Task item
Working from the records below, repeat exactly the lines starting at the line that contains "636 424 1.66" and ending at the line that contains "183 374 1.95", inclusive.

Input material
+===+

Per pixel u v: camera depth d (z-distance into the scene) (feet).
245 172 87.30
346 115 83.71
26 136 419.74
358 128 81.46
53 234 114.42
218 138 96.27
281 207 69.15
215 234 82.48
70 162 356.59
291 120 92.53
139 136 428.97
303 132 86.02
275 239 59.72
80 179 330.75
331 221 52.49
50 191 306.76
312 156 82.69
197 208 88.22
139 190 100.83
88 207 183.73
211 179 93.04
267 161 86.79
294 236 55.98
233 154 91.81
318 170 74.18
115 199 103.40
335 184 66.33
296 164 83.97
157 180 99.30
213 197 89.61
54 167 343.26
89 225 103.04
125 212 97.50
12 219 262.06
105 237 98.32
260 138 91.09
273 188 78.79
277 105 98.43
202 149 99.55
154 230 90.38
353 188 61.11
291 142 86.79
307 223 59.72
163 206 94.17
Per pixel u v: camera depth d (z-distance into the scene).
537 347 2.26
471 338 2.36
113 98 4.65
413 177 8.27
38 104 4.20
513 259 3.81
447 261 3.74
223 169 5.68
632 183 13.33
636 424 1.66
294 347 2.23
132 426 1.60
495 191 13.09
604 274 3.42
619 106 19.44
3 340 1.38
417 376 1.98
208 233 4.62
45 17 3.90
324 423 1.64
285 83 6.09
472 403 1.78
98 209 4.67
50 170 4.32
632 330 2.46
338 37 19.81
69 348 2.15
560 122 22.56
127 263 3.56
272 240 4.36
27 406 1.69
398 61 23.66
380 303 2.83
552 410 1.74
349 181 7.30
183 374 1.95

+===+

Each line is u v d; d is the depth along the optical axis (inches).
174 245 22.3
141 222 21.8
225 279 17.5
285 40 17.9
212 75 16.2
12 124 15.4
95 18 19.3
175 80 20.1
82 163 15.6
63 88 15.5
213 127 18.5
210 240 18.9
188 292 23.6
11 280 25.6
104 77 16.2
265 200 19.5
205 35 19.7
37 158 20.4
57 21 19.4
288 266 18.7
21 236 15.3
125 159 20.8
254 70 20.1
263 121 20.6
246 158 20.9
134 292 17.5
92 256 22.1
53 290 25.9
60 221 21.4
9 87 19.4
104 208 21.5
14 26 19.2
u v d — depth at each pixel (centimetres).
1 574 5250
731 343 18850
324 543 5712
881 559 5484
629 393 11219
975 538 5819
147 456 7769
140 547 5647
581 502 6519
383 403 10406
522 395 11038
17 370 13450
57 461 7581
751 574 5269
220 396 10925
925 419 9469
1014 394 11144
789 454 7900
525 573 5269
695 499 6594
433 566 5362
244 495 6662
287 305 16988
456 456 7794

+===+

Result
636 424 1.66
294 347 2.23
132 426 1.60
495 191 13.09
604 274 3.42
619 106 19.44
3 340 1.38
417 376 1.98
208 233 4.62
45 17 3.90
324 423 1.64
285 83 6.09
472 403 1.78
98 209 4.67
50 170 4.32
632 330 2.46
338 37 19.81
69 348 2.15
560 122 22.56
127 263 3.56
272 240 4.36
27 406 1.69
398 61 23.66
380 303 2.83
552 410 1.74
349 181 7.30
183 374 1.95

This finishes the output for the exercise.